Ich hatte als Privatperson eine Bestellung über das Internet bei einer Verlags-GmbH aufgegeben und habe in dessen Bestellformular meine Wohnadresse und die separate Lieferadresse angegeben (leider hatte das Formular vom Verlag keine getrennten Felder, ebenfalls erhielt ich keine Bestellbestätigung per Rückmail vom Verlag). Ich gebe grundsätzlich Liefer- und Wohnadresse getrennt an und habe einen Zeugen, der mir bestätigen kann, dies auch bei o.g. Bestellung getan zu haben.

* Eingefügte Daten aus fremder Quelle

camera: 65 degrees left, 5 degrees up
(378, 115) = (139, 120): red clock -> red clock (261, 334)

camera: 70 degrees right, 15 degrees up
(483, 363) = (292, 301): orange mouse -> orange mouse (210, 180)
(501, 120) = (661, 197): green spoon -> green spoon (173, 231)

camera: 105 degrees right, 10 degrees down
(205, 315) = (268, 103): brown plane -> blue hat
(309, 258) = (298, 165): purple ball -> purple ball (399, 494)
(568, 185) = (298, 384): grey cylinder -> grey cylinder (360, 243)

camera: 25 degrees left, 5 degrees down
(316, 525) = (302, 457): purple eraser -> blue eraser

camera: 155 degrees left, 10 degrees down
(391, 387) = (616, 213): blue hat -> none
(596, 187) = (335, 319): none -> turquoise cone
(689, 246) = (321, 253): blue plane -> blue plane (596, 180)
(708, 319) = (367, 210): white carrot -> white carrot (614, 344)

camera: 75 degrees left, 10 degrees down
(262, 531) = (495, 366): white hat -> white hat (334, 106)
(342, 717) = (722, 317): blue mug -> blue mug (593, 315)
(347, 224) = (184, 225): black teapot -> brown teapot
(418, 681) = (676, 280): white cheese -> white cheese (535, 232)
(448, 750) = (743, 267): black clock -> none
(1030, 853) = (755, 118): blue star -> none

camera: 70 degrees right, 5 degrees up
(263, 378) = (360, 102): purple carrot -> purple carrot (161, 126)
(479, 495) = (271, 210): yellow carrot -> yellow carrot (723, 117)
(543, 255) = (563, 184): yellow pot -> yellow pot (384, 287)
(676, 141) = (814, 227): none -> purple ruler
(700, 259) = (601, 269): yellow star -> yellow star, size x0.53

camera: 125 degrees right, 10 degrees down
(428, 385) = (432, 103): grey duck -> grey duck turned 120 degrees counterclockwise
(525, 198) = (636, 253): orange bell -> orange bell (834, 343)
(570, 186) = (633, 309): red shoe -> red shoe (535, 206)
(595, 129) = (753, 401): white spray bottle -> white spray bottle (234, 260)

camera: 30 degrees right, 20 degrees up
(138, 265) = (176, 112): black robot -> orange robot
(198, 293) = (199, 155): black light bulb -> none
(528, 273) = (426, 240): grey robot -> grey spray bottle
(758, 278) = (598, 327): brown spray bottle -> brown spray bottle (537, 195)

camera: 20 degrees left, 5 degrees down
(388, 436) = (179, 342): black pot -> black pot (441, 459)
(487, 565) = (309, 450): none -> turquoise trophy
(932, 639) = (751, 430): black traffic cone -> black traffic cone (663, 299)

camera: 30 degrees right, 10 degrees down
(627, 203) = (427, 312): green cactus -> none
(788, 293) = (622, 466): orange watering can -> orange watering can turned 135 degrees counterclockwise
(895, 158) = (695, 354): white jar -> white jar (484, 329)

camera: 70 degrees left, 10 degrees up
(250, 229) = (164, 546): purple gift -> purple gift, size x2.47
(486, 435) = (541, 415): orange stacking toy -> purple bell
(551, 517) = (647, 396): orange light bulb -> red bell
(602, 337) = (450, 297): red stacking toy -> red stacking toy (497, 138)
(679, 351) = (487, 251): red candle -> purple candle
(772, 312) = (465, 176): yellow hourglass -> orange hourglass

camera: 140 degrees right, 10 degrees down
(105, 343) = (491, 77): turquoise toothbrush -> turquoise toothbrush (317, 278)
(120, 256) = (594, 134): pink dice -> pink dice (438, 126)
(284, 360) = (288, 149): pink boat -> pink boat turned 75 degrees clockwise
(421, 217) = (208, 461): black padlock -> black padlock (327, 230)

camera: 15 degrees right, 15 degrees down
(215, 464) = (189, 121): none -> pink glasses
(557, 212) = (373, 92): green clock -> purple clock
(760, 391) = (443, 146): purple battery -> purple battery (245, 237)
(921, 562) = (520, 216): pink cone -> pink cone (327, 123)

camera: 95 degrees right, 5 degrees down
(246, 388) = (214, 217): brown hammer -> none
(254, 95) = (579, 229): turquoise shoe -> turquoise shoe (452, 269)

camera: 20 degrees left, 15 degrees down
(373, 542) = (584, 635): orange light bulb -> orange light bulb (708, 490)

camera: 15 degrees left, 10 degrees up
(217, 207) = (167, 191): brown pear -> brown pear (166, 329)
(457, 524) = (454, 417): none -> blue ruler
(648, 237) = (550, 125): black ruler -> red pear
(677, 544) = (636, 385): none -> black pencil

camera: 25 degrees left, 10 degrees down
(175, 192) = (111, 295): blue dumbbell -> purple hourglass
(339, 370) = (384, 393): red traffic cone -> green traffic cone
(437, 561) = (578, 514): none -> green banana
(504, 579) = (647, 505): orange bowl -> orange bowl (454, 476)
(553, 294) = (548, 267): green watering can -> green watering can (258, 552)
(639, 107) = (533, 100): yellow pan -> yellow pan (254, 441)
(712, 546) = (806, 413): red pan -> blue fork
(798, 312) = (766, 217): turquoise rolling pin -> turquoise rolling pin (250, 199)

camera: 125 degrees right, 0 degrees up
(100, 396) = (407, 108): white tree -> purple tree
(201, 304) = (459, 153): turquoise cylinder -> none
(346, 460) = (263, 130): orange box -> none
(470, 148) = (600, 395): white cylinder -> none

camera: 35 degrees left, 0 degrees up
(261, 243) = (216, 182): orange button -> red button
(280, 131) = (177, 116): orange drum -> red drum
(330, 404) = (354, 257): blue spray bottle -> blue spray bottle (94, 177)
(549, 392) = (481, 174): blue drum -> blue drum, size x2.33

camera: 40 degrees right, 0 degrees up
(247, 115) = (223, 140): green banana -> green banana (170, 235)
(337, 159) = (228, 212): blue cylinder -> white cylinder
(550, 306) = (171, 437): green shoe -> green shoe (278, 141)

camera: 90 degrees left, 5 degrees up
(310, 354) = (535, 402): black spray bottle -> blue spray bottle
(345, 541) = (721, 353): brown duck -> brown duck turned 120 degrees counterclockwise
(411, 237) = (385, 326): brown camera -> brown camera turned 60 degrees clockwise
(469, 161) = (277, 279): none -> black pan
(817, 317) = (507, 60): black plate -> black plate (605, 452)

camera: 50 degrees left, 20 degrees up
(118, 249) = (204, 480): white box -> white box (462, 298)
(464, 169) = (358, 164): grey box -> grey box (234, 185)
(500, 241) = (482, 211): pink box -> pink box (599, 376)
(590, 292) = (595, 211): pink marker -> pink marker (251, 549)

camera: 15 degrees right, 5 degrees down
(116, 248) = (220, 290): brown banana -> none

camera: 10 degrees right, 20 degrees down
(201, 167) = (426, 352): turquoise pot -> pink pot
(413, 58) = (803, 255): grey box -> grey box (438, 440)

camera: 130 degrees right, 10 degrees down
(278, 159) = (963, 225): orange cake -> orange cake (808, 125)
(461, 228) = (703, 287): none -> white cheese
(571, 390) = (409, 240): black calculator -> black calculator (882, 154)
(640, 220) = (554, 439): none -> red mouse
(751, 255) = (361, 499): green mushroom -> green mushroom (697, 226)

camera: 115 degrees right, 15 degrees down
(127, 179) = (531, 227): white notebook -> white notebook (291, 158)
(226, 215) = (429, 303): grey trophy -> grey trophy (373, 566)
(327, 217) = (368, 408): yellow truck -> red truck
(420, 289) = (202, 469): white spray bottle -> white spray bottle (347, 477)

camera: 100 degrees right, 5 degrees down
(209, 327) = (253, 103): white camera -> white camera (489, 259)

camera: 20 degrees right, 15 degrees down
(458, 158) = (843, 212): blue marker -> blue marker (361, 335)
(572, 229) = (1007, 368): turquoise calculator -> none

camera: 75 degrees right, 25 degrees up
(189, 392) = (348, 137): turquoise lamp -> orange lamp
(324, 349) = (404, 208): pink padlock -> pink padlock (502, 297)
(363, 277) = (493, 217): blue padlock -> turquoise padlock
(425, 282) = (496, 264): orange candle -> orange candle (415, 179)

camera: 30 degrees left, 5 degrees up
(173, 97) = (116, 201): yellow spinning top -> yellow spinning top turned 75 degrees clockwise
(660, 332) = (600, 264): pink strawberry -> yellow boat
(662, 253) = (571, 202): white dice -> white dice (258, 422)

Die Bestellung wurde an die Lieferadresse (meinen Arbeitsplatz) gesendet - ich war aber inzwischen in Urlaub, hatte keine Mitteilung der Sendung und bekam auch keine Rechnung an meine Wohnadresse zugesandt. Als ich während meines Urlaubs zur Arbeitsstelle (Lieferadresse) kam, lag dort bereits eine Mahnung des Verlages, die ich durch die zu späte Kenntnis zwar bezahlt, aber eben nicht mehr rechtzeitig bezahlen konnte.
Nach Ende meines Urlaubs hatte ich dann am Arbeitsplatz (Lieferadresse) zwei Forderungen eines Inkassounternehmens, die letztere bereits ohne die Grundforderung des Verlages, also nur noch die Inkassogebühren.
Zusatzfrage:
Kann ich die Gebühren des Inkassounternehmens zahlen und diese vom Verlag zurück verlangen plus die Kosten Ihrer rechtsanwaltichen Beratung plus Aufwendungspauschale in Höhe von (wieviel)?
Ich habe die Befürchtung, dass sich der Streit hinzieht und weitere Gebühren des Inkassobüros anfallen würden. Ebenfalls will ich einen Mahnbescheid vermeiden.